Influencing global policy on antiretroviral treatment priorities
12 December 2014
UCL research showed that expansion of anti-retroviral treatment (ART) in developing countries should proceed, despite the unavailability of viral load testing. There had been concern that such an approach would lead to poorer outcomes and drug resistance but modelling showed that this concern should not hold up the roll-out. There are now nearly ten million people receiving treatment.
In the early 2000s, global plans were being put in place to expand access to ART as rapidly as possible to developing countries (particularly sub-Saharan Africa) where most people with HIV live. In order to make this feasible, the World Health Organization (WHO) developed a public health approach, which did not require monitoring of viral loads (which was the norm in developed countries) as this procedure was very expensive for countries and health systems with few resources: the fully loaded cost of a viral load test was the cost of around eight months of ART for one person.
In collaboration with the WHO's HIV/AIDS Department, the UCL HIV Epidemiology & Biostatistics Group, led by Professor Andrew Phillips, used a simulation model of HIV progression to understand what the consequences of provision of ART without viral load monitoring were likely to be. Beginning in 2003, the model was used to examine consequences in terms of patient survival and transmission of drug resistance.
The research showed that eventual use of viral load monitoring is important, particularly to avoid future widespread transmission of drug resistance, and that development of new tests which are not dependent on substantial laboratory infrastructure or highly trained staff should be a key research and development priority. However, the research also showed that the impact on mortality of lack of viral load monitoring was likely to be modest in the short to medium term, relative to the mortality impact of failing to provide more widespread ART. Thus the message was to continue the roll-out without re-directing resources to viral load measurement but to encourage the development of cheaper tests.

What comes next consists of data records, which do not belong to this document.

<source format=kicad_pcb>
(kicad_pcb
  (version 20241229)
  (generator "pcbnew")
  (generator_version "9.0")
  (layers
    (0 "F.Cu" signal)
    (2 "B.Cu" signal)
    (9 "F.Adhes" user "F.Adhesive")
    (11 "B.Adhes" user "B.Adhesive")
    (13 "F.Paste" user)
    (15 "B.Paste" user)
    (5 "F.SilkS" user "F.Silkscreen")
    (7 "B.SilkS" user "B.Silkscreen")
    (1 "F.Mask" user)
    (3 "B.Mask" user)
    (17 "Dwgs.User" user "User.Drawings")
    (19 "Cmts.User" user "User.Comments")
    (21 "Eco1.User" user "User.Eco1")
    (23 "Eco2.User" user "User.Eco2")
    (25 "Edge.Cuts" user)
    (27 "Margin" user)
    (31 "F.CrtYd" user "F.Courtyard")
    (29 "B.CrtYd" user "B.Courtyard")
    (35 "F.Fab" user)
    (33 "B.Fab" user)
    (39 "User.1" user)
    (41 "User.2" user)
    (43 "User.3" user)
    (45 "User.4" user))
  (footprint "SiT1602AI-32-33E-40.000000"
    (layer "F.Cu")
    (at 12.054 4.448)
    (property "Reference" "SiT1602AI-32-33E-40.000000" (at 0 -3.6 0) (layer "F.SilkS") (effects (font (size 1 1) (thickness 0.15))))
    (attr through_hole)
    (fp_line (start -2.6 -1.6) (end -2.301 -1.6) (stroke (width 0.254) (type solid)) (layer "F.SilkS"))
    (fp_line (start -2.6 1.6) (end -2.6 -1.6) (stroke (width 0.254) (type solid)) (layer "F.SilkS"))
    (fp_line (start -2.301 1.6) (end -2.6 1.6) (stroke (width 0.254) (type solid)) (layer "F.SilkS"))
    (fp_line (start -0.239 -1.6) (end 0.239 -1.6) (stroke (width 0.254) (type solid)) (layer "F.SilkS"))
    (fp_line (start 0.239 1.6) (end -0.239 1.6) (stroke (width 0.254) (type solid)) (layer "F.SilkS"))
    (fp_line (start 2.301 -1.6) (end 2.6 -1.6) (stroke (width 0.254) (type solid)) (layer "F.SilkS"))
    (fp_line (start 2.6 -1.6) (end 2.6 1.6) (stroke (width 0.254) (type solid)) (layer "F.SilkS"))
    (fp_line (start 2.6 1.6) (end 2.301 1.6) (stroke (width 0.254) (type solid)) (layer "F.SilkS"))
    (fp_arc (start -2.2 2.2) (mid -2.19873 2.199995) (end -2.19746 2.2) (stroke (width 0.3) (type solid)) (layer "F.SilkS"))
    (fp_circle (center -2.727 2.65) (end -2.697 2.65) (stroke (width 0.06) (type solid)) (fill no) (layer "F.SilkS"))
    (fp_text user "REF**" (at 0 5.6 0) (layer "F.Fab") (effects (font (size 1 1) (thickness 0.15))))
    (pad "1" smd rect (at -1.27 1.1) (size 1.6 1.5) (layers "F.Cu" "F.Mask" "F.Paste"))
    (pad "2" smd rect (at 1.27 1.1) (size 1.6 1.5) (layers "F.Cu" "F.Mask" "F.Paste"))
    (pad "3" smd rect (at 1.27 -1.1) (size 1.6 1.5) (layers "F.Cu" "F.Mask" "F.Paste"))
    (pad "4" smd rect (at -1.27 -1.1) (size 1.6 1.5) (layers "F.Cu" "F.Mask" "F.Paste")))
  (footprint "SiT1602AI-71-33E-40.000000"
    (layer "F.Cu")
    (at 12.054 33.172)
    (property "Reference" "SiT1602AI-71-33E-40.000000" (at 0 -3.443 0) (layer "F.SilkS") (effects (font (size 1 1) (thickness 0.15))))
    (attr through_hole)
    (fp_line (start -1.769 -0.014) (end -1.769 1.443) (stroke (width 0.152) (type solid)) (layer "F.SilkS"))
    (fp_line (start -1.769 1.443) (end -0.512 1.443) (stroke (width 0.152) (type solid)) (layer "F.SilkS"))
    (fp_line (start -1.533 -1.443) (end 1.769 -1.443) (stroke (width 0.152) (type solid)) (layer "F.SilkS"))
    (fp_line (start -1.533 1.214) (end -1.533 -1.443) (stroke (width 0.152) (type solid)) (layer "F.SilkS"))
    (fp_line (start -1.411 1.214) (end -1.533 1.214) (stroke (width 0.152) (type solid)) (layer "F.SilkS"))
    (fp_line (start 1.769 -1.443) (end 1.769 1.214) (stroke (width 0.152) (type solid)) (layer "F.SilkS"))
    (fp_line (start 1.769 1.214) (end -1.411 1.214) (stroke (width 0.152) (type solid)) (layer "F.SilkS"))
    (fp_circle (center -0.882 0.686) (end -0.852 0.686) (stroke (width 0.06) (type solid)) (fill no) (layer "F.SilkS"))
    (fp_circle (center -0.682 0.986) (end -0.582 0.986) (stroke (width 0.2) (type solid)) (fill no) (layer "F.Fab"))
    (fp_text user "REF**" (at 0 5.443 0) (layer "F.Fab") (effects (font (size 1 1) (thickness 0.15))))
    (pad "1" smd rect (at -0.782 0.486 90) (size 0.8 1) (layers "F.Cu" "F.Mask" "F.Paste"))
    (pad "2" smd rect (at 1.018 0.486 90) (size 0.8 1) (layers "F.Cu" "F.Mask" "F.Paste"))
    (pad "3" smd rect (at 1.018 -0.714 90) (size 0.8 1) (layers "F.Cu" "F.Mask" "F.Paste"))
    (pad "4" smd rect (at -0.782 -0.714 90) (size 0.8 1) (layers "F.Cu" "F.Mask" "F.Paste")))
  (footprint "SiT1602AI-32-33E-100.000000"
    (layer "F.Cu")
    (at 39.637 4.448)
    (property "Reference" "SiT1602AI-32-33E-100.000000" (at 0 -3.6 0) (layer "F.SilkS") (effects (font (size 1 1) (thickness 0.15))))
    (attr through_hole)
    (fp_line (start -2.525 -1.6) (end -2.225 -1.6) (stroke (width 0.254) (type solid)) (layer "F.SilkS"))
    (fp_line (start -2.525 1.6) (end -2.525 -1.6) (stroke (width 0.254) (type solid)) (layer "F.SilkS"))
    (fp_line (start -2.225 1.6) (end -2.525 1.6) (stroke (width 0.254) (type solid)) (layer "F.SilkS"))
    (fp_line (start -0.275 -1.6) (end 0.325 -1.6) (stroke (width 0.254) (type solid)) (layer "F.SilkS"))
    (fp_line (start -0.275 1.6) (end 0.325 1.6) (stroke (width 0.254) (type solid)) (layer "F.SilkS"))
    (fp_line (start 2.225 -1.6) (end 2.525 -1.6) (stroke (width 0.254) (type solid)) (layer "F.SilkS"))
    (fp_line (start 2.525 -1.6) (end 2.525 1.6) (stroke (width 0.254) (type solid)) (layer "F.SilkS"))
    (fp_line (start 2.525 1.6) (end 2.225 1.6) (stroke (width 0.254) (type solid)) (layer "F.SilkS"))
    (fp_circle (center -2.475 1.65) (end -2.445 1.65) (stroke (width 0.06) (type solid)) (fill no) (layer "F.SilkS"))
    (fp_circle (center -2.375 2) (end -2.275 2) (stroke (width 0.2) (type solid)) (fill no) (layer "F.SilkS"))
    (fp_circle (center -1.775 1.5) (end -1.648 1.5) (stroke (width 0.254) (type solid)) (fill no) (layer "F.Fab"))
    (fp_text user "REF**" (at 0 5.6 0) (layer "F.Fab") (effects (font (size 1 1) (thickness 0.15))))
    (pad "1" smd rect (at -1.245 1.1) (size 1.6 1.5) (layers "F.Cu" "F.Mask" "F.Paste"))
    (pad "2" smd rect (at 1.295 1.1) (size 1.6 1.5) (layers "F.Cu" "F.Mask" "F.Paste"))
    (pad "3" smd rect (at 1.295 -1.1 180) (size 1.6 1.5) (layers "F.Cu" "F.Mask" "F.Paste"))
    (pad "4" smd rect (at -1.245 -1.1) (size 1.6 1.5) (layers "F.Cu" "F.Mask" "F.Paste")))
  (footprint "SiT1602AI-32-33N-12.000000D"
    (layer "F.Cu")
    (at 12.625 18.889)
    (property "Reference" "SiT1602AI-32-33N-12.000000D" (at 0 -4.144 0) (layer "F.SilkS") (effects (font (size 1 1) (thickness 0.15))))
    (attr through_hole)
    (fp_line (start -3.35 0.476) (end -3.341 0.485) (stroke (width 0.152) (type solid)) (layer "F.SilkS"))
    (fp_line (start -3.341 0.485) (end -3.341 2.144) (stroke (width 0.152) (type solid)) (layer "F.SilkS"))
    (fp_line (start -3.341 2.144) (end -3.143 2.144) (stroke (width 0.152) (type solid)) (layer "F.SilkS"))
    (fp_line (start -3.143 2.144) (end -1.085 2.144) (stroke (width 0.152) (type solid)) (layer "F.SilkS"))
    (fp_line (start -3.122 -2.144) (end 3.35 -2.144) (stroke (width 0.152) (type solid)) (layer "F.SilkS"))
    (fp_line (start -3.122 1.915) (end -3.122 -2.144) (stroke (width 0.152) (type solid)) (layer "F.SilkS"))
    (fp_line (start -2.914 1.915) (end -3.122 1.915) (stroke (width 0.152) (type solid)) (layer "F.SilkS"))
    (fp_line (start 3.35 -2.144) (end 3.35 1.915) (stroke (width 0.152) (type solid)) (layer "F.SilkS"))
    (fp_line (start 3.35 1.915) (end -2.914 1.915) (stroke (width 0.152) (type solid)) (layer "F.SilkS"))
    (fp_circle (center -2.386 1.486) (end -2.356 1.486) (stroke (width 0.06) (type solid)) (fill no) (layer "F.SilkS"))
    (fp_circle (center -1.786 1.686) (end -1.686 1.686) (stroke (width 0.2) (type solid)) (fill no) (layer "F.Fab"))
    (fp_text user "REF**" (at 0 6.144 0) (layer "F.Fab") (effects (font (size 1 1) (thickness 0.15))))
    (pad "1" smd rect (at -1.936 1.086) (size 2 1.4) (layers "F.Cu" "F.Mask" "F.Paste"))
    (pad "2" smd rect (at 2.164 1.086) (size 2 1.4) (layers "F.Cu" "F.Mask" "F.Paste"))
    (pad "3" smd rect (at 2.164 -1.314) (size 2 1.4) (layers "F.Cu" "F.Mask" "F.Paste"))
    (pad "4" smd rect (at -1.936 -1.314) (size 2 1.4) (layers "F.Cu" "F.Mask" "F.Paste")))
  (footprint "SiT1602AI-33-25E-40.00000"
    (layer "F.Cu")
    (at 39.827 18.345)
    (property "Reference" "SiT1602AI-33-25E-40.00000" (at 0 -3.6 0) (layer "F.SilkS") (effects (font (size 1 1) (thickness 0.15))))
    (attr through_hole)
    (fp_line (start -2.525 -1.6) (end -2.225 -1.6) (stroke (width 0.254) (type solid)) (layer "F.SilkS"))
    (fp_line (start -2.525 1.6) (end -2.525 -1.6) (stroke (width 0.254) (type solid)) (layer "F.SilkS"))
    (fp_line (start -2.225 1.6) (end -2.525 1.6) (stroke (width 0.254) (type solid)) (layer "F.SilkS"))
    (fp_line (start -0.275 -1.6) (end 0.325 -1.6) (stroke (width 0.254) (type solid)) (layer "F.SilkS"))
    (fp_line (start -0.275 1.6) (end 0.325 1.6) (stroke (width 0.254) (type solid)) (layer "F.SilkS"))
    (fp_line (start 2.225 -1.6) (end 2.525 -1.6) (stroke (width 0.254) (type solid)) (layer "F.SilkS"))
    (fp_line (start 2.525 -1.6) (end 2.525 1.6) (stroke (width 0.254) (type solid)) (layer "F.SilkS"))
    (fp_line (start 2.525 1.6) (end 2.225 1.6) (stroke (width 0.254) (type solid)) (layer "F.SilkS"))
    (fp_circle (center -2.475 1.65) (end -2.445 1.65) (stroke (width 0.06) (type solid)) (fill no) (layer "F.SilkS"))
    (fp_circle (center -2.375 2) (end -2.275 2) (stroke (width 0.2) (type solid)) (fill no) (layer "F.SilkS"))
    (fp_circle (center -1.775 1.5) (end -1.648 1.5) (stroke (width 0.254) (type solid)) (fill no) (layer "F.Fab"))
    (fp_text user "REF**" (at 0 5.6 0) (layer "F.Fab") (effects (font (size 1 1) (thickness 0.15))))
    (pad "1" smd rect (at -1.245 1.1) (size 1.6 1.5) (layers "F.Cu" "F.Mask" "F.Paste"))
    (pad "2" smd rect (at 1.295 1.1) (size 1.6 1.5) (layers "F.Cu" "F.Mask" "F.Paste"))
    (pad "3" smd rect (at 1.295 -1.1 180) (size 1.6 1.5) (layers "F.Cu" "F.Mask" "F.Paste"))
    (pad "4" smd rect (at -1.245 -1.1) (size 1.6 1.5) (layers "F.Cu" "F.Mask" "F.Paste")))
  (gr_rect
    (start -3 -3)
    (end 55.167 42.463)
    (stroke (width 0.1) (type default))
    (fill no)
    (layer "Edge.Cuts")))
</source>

This research provided evidence to support continued roll out of ART in places where viral load monitoring was not available. A comment paper written by colleagues from the Global Fund for HIV, TB and Malaria (one of the two main funders of the ART roll-out) concluded that "Phillips and colleagues' findings strengthen the policy consensus and WHO recommendation - so far based on individual patient outcomes and cost-effectiveness in the shorter term - that resource-poor countries need not delay ART roll-out because of limitations in laboratory capacity".
Since 2008, the trajectory of the number of people on ART has increased to over 10 million around the world, and significantly helped to reduce mortality, morbidity and transmission of HIV. Almost all countries in sub-Saharan Africa (with the exceptions of South Africa and Botswana) have been providing ART without regular viral load monitoring. Point of care tests for viral load are now close to coming to market and WHO encourages use of viral load testing in patient monitoring as resources allow, so long as this does not inhibit roll-out.
Model development was funded by HEFCE, with further support from the Bill & Melinda Gates Foundation and the European Commission for modelling.